Recast the lines below as a Markdown table with the columns Row and Text, giving each line a row number. Omit the blank lines and the pictures.

____ Provided records

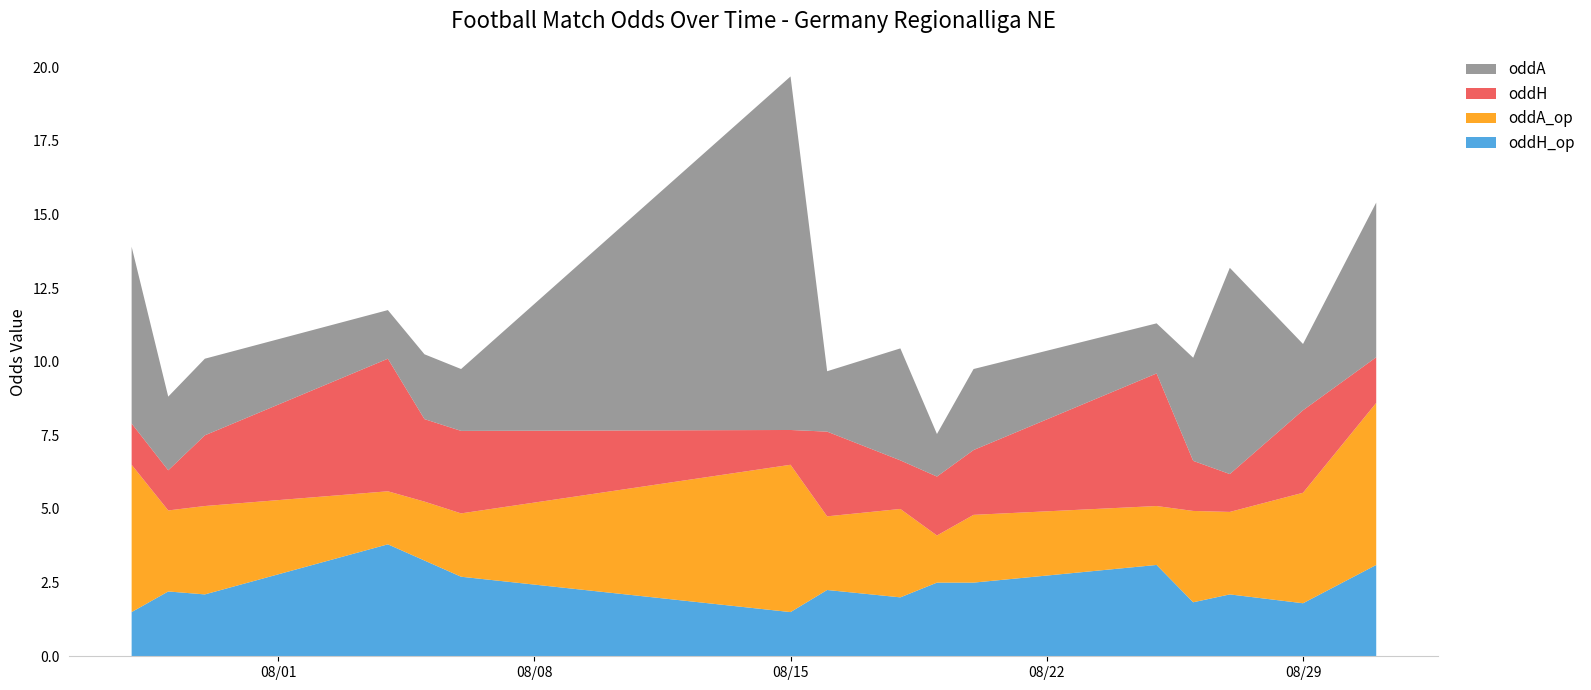

Reading left to right, extract all data points from this chart.

oddH_op: 2023-07-28=1.5	2023-07-29=2.2	2023-07-30=2.1	2023-08-04=3.8	2023-08-05=3.2	2023-08-06=2.7	2023-08-15=1.5	2023-08-16=2.2	2023-08-18=2.0	2023-08-19=2.5	2023-08-20=2.5	2023-08-25=3.1	2023-08-26=1.8	2023-08-27=2.1	2023-08-29=1.8	2023-08-31=3.1
oddA_op: 2023-07-28=5.0	2023-07-29=2.8	2023-07-30=3.0	2023-08-04=1.8	2023-08-05=2.0	2023-08-06=2.1	2023-08-15=5.0	2023-08-16=2.5	2023-08-18=3.0	2023-08-19=1.6	2023-08-20=2.3	2023-08-25=2.0	2023-08-26=3.1	2023-08-27=2.8	2023-08-29=3.8	2023-08-31=5.5
oddH: 2023-07-28=1.4	2023-07-29=1.4	2023-07-30=2.4	2023-08-04=4.5	2023-08-05=2.8	2023-08-06=2.8	2023-08-15=1.2	2023-08-16=2.9	2023-08-18=1.6	2023-08-19=2.0	2023-08-20=2.2	2023-08-25=4.5	2023-08-26=1.7	2023-08-27=1.3	2023-08-29=2.8	2023-08-31=1.6
oddA: 2023-07-28=6.0	2023-07-29=2.5	2023-07-30=2.6	2023-08-04=1.6	2023-08-05=2.2	2023-08-06=2.1	2023-08-15=12.0	2023-08-16=2.0	2023-08-18=3.8	2023-08-19=1.4	2023-08-20=2.8	2023-08-25=1.7	2023-08-26=3.5	2023-08-27=7.0	2023-08-29=2.2	2023-08-31=5.2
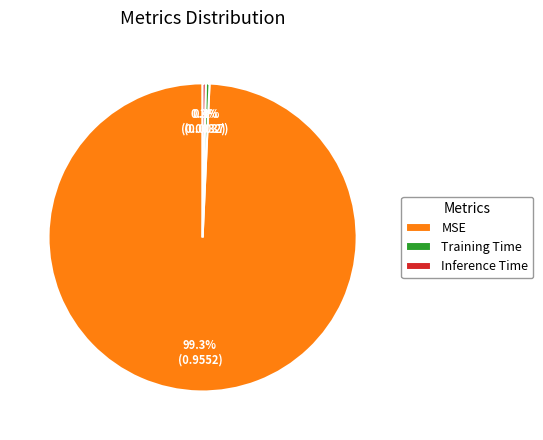

Combined, what portion of the pie is MSE and Inference Time?

99.6%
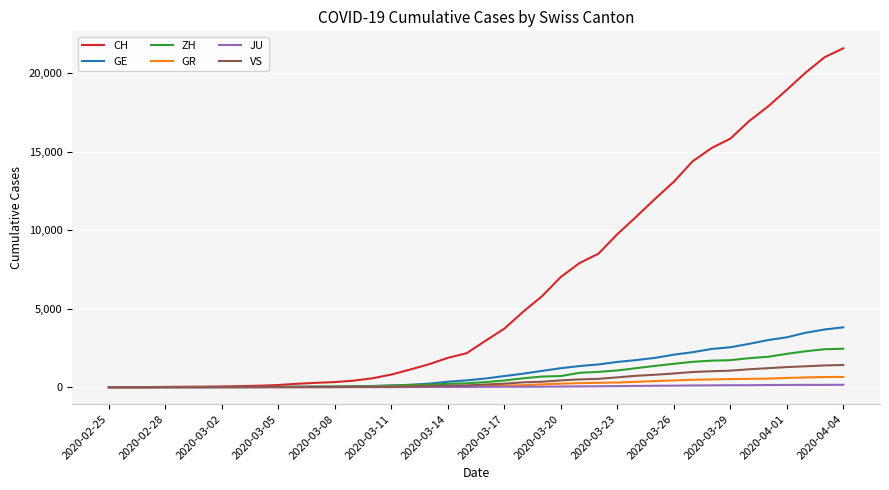

Which series has the largest total across all categories?

CH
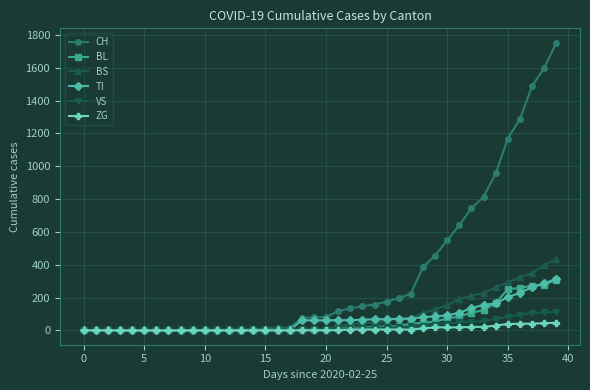

Which series has the largest total across all categories?

CH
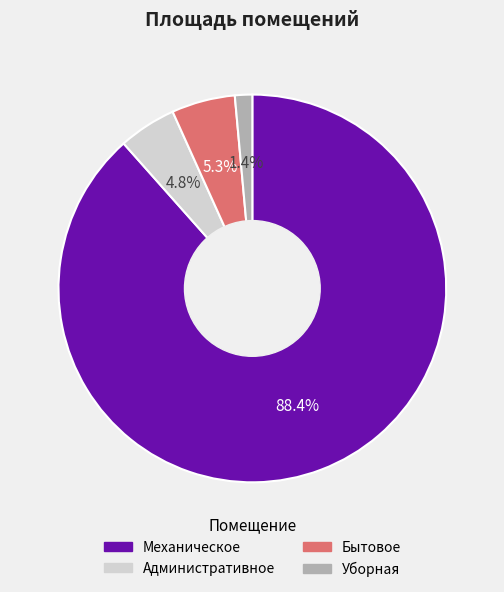

Which category has the biggest portion of the pie?

Механическое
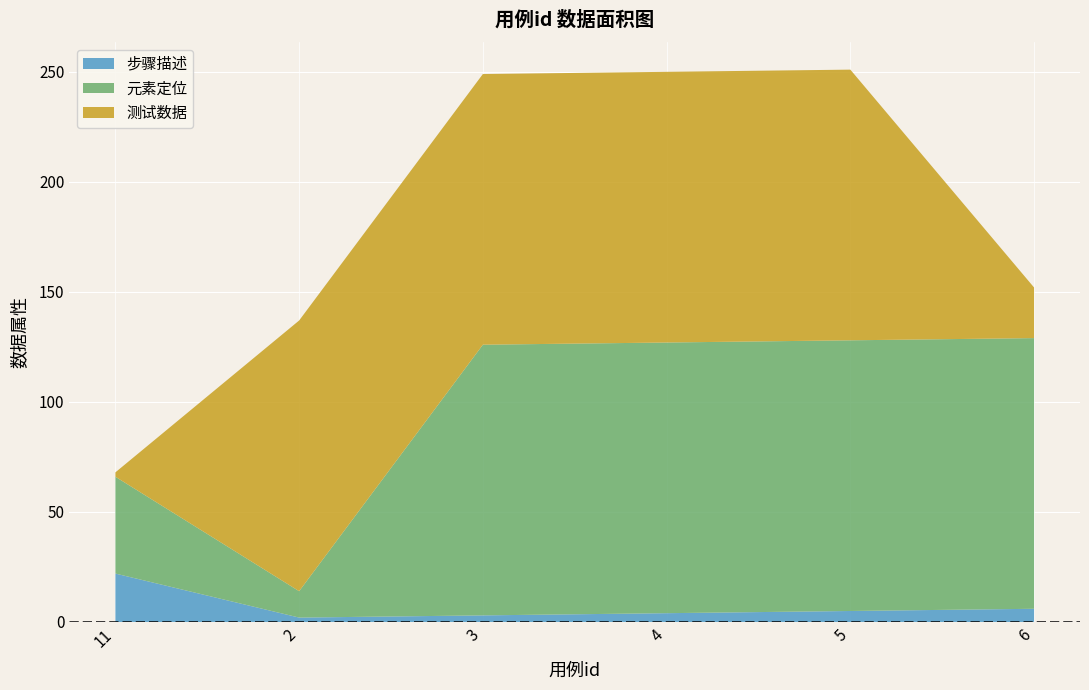

Reading left to right, extract all data points from this chart.

步骤描述: 22	2	3	4	5	6
元素定位: 44	12	123	123	123	123
测试数据: 2	123	123	123	123	23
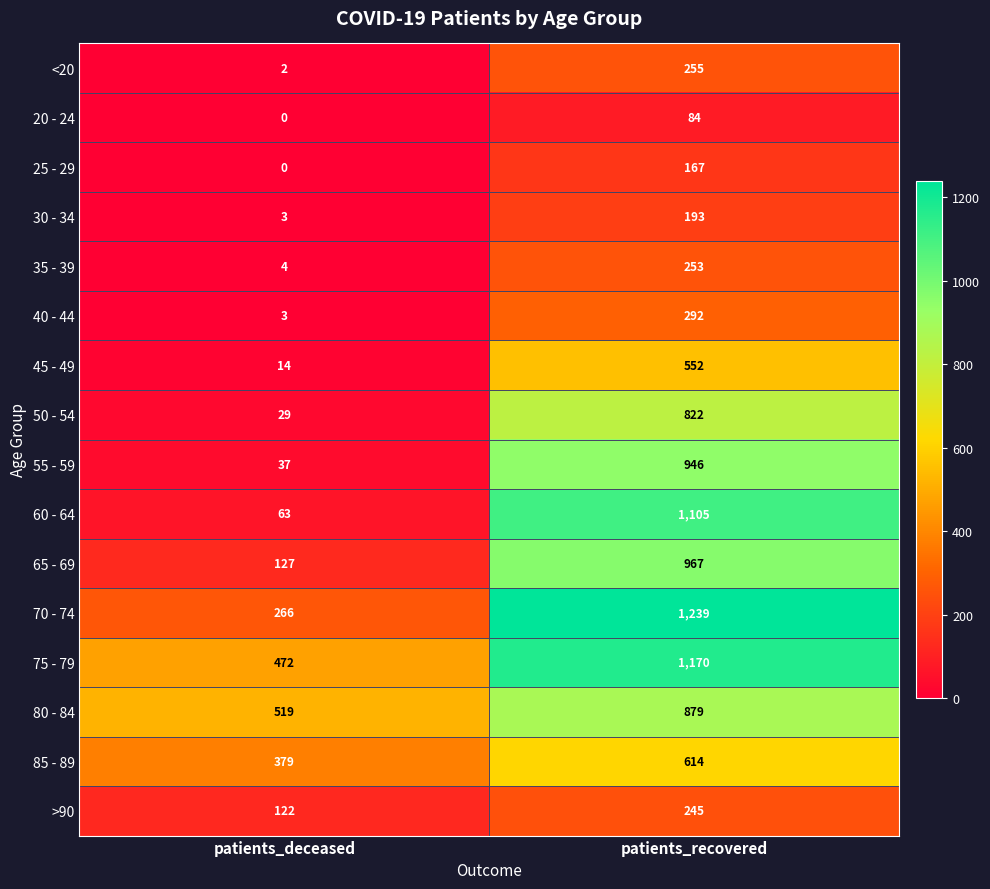

Rank the series by their maximum value, from highest to lowest.

70 - 74, 75 - 79, 60 - 64, 65 - 69, 55 - 59, 80 - 84, 50 - 54, 85 - 89, 45 - 49, 40 - 44, <20, 35 - 39, >90, 30 - 34, 25 - 29, 20 - 24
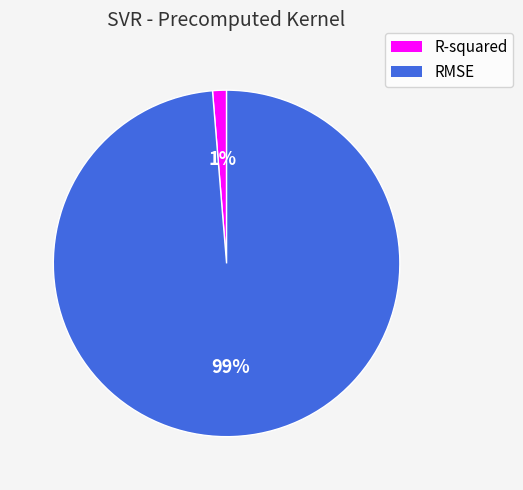

How many slices are in this pie chart?

2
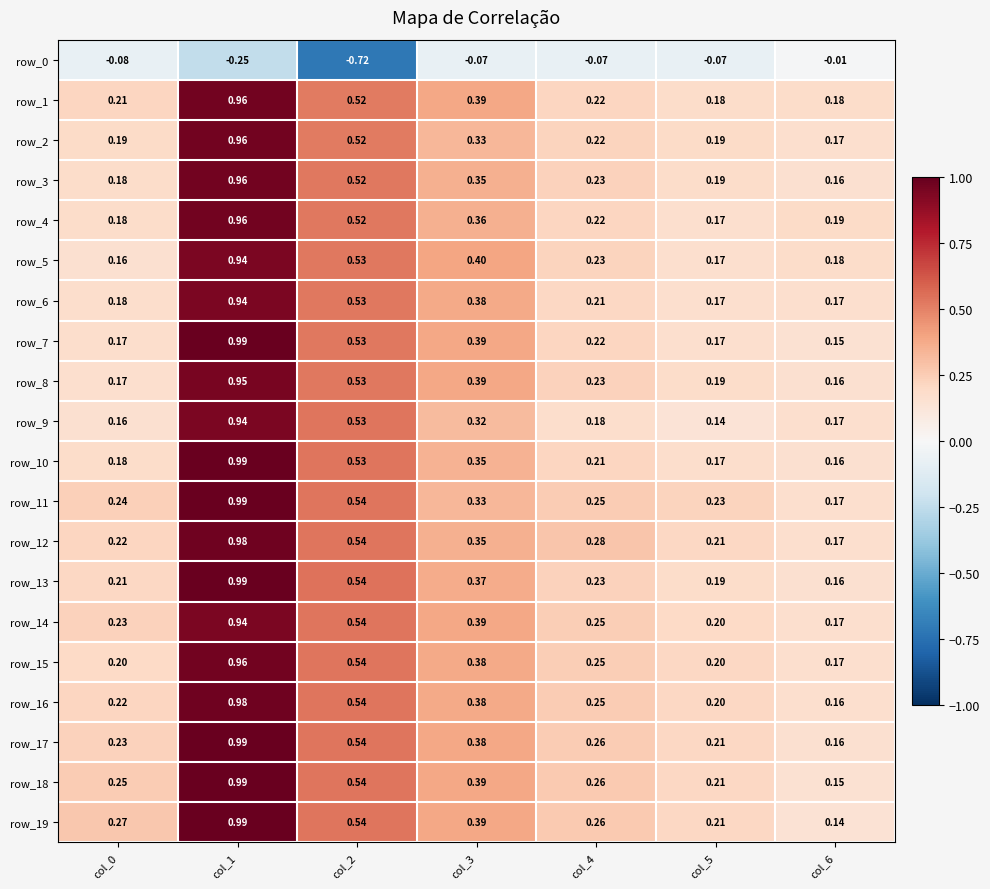

At which label does row_3 reach its peak?

col_1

________

Answer for the task:
| Row | Text |
|---|---|
| 1 | Reading left to right, extract all data points from this chart. |
| 2 | oddH_op: 2023-07-28=1.5	2023-07-29=2.2	2023-07-30=2.1	2023-08-04=3.8	2023-08-05=3.2	2023-08-06=2.7	2023-08-15=1.5	2023-08-16=2.2	2023-08-18=2.0	2023-08-19=2.5	2023-08-20=2.5	2023-08-25=3.1	2023-08-26=1.8	2023-08-27=2.1	2023-08-29=1.8	2023-08-31=3.1 |
| 3 | oddA_op: 2023-07-28=5.0	2023-07-29=2.8	2023-07-30=3.0	2023-08-04=1.8	2023-08-05=2.0	2023-08-06=2.1	2023-08-15=5.0	2023-08-16=2.5	2023-08-18=3.0	2023-08-19=1.6	2023-08-20=2.3	2023-08-25=2.0	2023-08-26=3.1	2023-08-27=2.8	2023-08-29=3.8	2023-08-31=5.5 |
| 4 | oddH: 2023-07-28=1.4	2023-07-29=1.4	2023-07-30=2.4	2023-08-04=4.5	2023-08-05=2.8	2023-08-06=2.8	2023-08-15=1.2	2023-08-16=2.9	2023-08-18=1.6	2023-08-19=2.0	2023-08-20=2.2	2023-08-25=4.5	2023-08-26=1.7	2023-08-27=1.3	2023-08-29=2.8	2023-08-31=1.6 |
| 5 | oddA: 2023-07-28=6.0	2023-07-29=2.5	2023-07-30=2.6	2023-08-04=1.6	2023-08-05=2.2	2023-08-06=2.1	2023-08-15=12.0	2023-08-16=2.0	2023-08-18=3.8	2023-08-19=1.4	2023-08-20=2.8	2023-08-25=1.7	2023-08-26=3.5	2023-08-27=7.0	2023-08-29=2.2	2023-08-31=5.2 |
| 6 | Combined, what portion of the pie is MSE and Inference Time? |
| 7 | 99.6% |
| 8 | Which series has the largest total across all categories? |
| 9 | CH |
| 10 | Which series has the largest total across all categories? |
| 11 | CH |
| 12 | Which category has the biggest portion of the pie? |
| 13 | Механическое |
| 14 | Reading left to right, extract all data points from this chart. |
| 15 | 步骤描述: 22	2	3	4	5	6 |
| 16 | 元素定位: 44	12	123	123	123	123 |
| 17 | 测试数据: 2	123	123	123	123	23 |
| 18 | Rank the series by their maximum value, from highest to lowest. |
| 19 | 70 - 74, 75 - 79, 60 - 64, 65 - 69, 55 - 59, 80 - 84, 50 - 54, 85 - 89, 45 - 49, 40 - 44, <20, 35 - 39, >90, 30 - 34, 25 - 29, 20 - 24 |
| 20 | How many slices are in this pie chart? |
| 21 | 2 |
| 22 | At which label does row_3 reach its peak? |
| 23 | col_1 |